WL Ross & Co. has moved into auto parts, completing its first investment in the sector through the purchase of a 25 percent stake in the equity of the Paris-based Oxford Automotive Aps, a manufacturer of stamping, assembled modules and mechanisms.
WL Ross gained its stake from former creditors of Oxford through the exchange of notes for equity when the auto-parts maker emerged from insolvency proceedings in April of this year. The firm has since partnered up with other investors and committed to serve as the standby underwriter to a rights offering of $100 million of new equity.
For the Oxford investment, WL Ross will use its $1.1 billion WLR Recovery Fund III LP, which the New York-based turnaround shop finished raising in August.
WL Ross founder and namesake Wilbur Ross has been trained to see the good in almost anything, demonstrated by the firm’s investments in steel and textiles. Regarding this most recent investment, Ross was drawn to Oxford’s market-leading position in Europe, which he believes will serve as a solid platform to embark on a consolidation play. In an interview, he said: “We’ve been articulating a desire to get involved in auto parts, and [Oxford] is a leader in Europe in all of its segments. It’s not a huge company, but it’s a start, and we intend to use it as a base on which to add additional, related businesses.”
Ross said the company has been able to build a solid OEM customer base in Europe, including Peugeot, Renault and DaimlerChrysler, and he expects to see growth from gaining penetration into the US OEM market.
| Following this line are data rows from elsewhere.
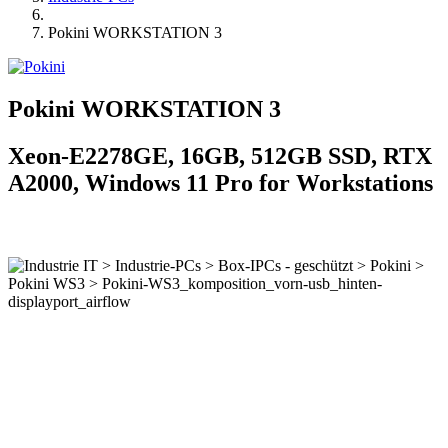
Pokini WORKSTATION 3
Pokini WORKSTATION 3
Xeon-E2278GE, 16GB, 512GB SSD, RTX
A2000, Windows 11 Pro for Workstations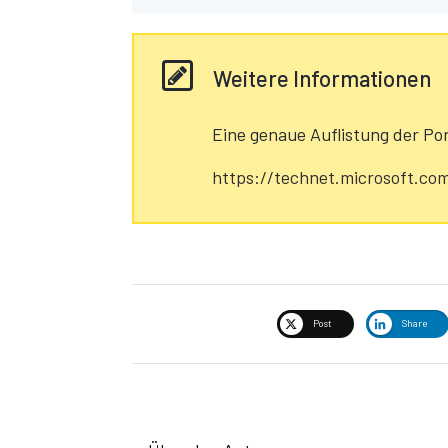
Weitere Informationen
Eine genaue Auflistung der Por
https://technet.microsoft.co
Post
Share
Oxford, which generates revenues of $625 million a year, currently operates plants in France, Germany and Turkey. Under Ross, Oxford would also look to further access the Asian market, where Ross said it currently has limited exposure.
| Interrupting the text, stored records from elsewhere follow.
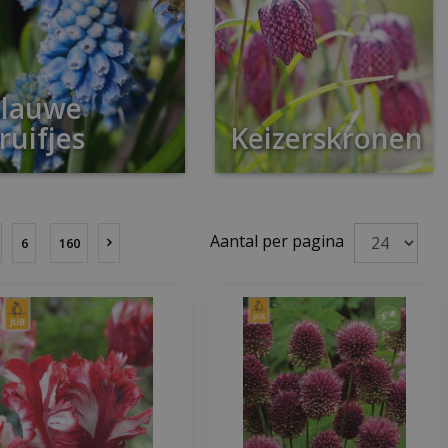
lauwe
ruifjes
Keizerskronen
Aantal per pagina
6
160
The auto parts space has been decimated in recent months, with more than 15 bankruptcies littering the US market since the start of the year. Higher commodity and energy prices are only partly to blame, as the struggles of the OEMs coupled with pricing pressure from international markets have combined to torpedo many in the industry.
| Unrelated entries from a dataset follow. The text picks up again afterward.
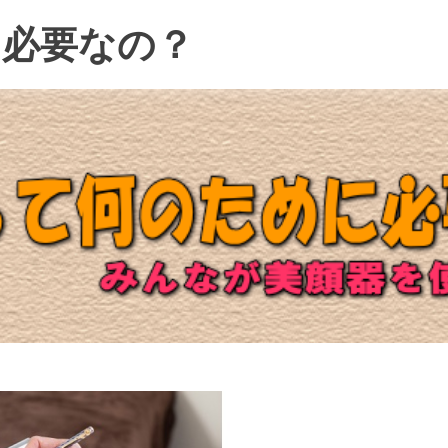
に必要なの？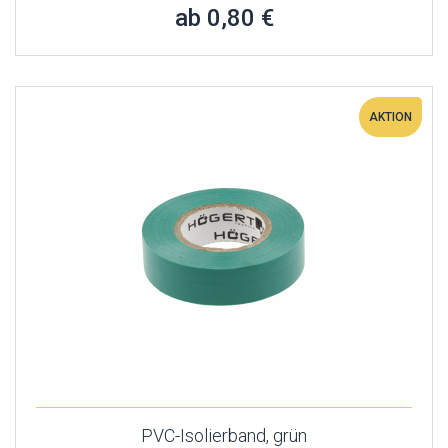
ab 0,80 €
AKTION
PVC-Isolierband, grün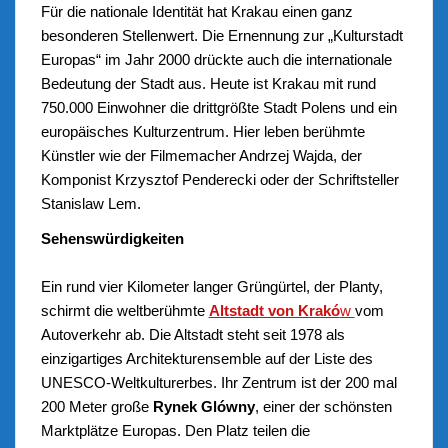
Für die nationale Identität hat Krakau einen ganz
besonderen Stellenwert. Die Ernennung zur „Kulturstadt
Europas“ im Jahr 2000 drückte auch die internationale
Bedeutung der Stadt aus. Heute ist Krakau mit rund
750.000 Einwohner die drittgrößte Stadt Polens und ein
europäisches Kulturzentrum. Hier leben berühmte
Künstler wie der Filmemacher Andrzej Wajda, der
Komponist Krzysztof Penderecki oder der Schriftsteller
Stanislaw Lem.
Sehenswürdigkeiten
Ein rund vier Kilometer langer Grüngürtel, der Planty,
schirmt die weltberühmte
Altstadt von Krakó
w
vom
Autoverkehr ab. Die Altstadt steht seit 1978 als
einzigartiges Architekturensemble auf der Liste des
UNESCO-Weltkulturerbes. Ihr Zentrum ist der 200 mal
200 Meter große
Rynek Glówny
, einer der schönsten
Marktplätze Europas. Den Platz teilen die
“We believe the sector really just needs to consolidate,” Ross said. “There are a large number of auto-parts companies selling to a relatively small number of auto makers. There’s always going to be someone making the same product and doing it for 25 cents cheaper.”
Moreover, Ross noted that auto-parts makers need to diversify their geography to adapt to the carmakers, who are now making cars all over the globe. He stressed that auto-parts companies have to be careful to not over-leverage their balance sheets, lest they wind up in the same scenario as Collins & Aikman, the former Heartland Industrial Partners portfolio company that filed bankruptcy protection this past May.
Joining Ross on Oxford’s board of directors are company CEO Herve Guillaume, Contrarian Capital Management managing member Jon Bauer, former Ford-Germany CEO Rolf Zimmermann, Venture Group chairman Eugene Davis and Sarkis Kalyandjian, the former CEO of GKN’s automotive driveline division.
In addition to WL Ross, KPS Special Situations recently made its first move in the auto-parts space. The firm acquired Jernberg Inc. out of bankruptcy for around $60 million last month, and later renamed the company Hephaestus Holdings Inc.